With Roy, Ben Stokes and Jos Buttler all missing this three-match series, England’s next-tier batsmen have a brief window of opportunity to persuade the selectors that they should feature in the back-to-back 20-over World Cups in 2021 in India and 2022 in Australia.
‘When it’s at full-strength, the white-ball team is good at the moment, so I’m probably not going to break into it,’ said Banton. ‘I’m just going to keep trying to score as many runs as possible and put the other guys under pressure.’
His only previous T20 appearances for England came in New Zealand in November, when three innings brought him a top score of 31 and only glimpses of the talent that have made him a favourite with Somerset fans.

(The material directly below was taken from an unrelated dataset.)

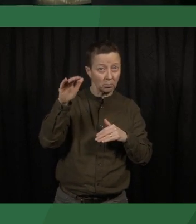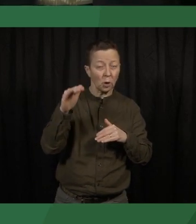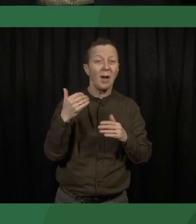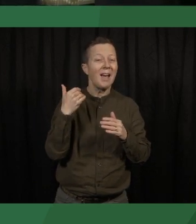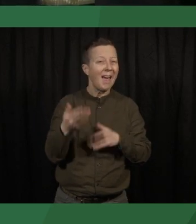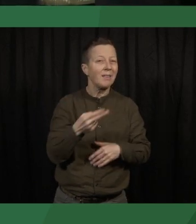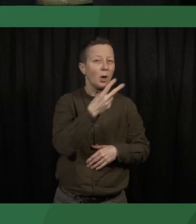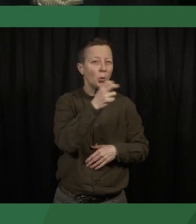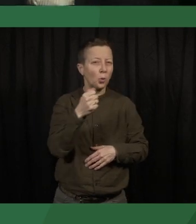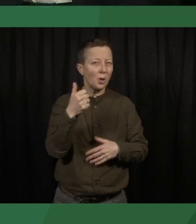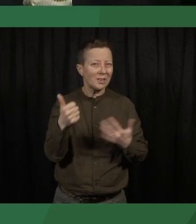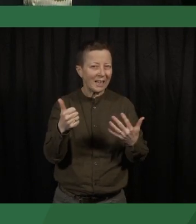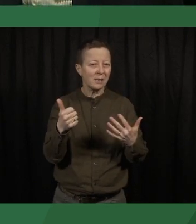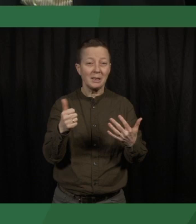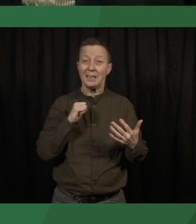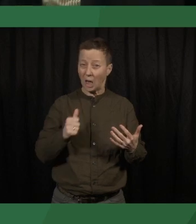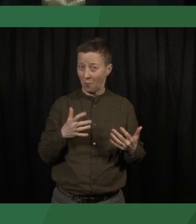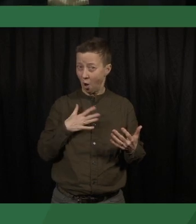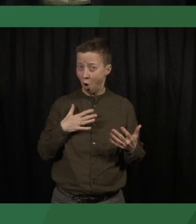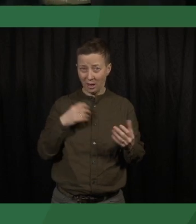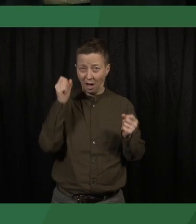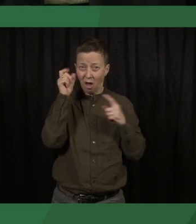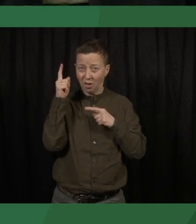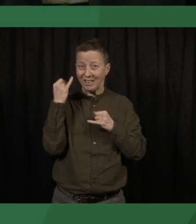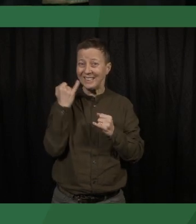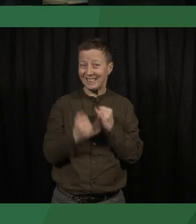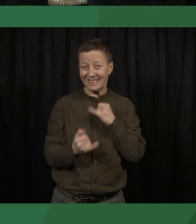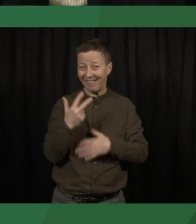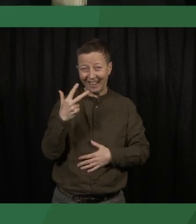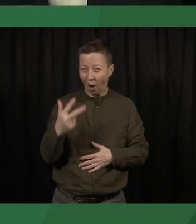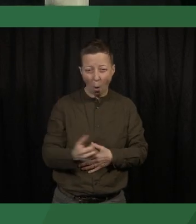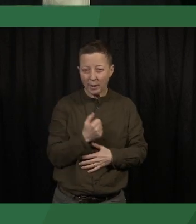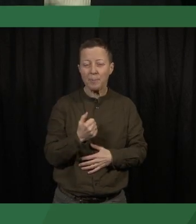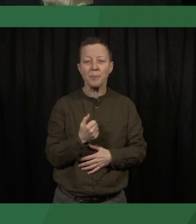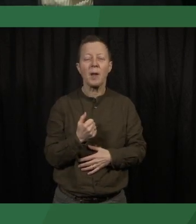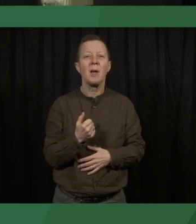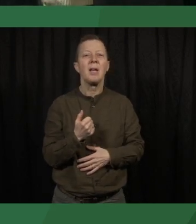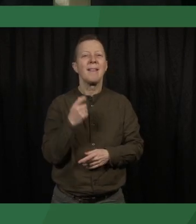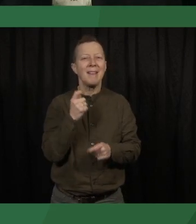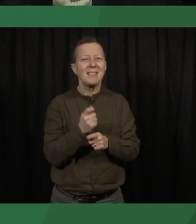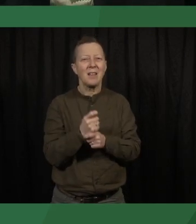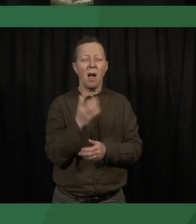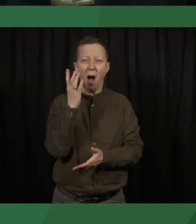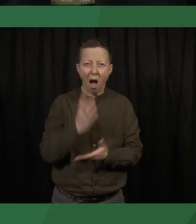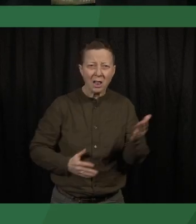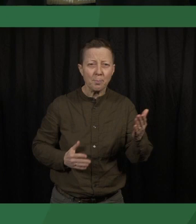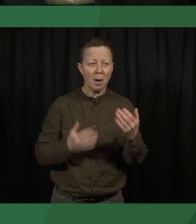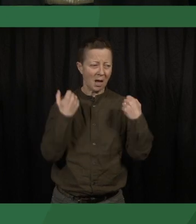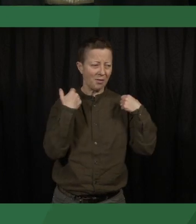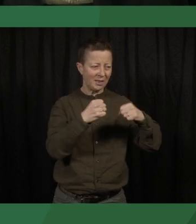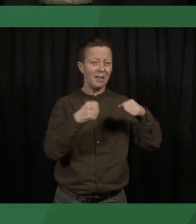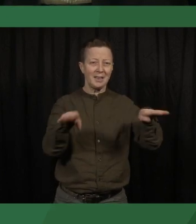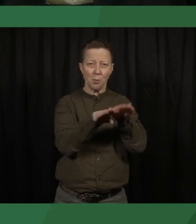2006, even though we do not have the data for the last three years, almost half of the democracy campaigns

And he admitted: ‘I was probably just short of a bit of confidence. They were my first games for England, and I was very nervous. This knock tonight has given me a bit more confidence that I can do it at this level. New Zealand was seven or eight months ago now, and I feel like I’ve grown as a cricketer.’
If he can keep growing at the same rate, England will have quite a player on their hands.
He started slowly after losing his opening partner Jonny Bairstow in the first over, caught low down by left-arm spinner Imad Wasim off his own bowling for two. And Banton might have gone cheaply himself, only for Iftikhar Ahmed to grass a simple chance at slip off the bowling of Shaheen Shah Afridi.
Five at the time, he moved gratefully, but cautiously, to 20 off 19 balls. And with Dawid Malan proceeding at a stately run a ball at the other end, England found themselves a modest 40 for one off seven overs after being invited to bat. It was the kind of start that needed someone to press the accelerator.
Banton, whose big hitting for Somerset has earned him an IPL contract with Kolkata Knight Riders, took responsibility. He slog-swept leg-spinner Shadab Khan’s first ball for six, then ramped seamer Haris Rauf over the wicketkeeper’s head for four – a shot more usually associated with Buttler.
Two more leg-side sixes followed in Shadab’s next over, and not even the run-out of Malan – who chanced a single to backward point that was never there, and trudged off for 23 – could slow Banton’s progress.
Having registered his first one-day international fifty against Ireland earlier in the month, he brought up his maiden T20 international fifty off just 33 balls, and celebrated by hitting Imad over deep midwicket for another six. And there was time for one more six – a cheeky pick-up off his toes over fine leg off Rauf – before he miscued Shadab and was caught at cover.
The trickiness of the surface – Banton described the bounce as ‘tennis-bally’ – was underlined by the struggles of those who followed him.
Morgan was leg-before to Iftikhar’s off-breaks for 14 as he missed a sweep. Then Moeen Ali was caught behind at the second attempt by Mohammad Rizwan for just eight off the bowling of Shadab. When Lewis Gregory, who was preferred to David Willey, was stumped in a flash off Imad, England were in trouble at 123 for six.
If they were grateful for the rain, they were doubly so for the performance of Banton.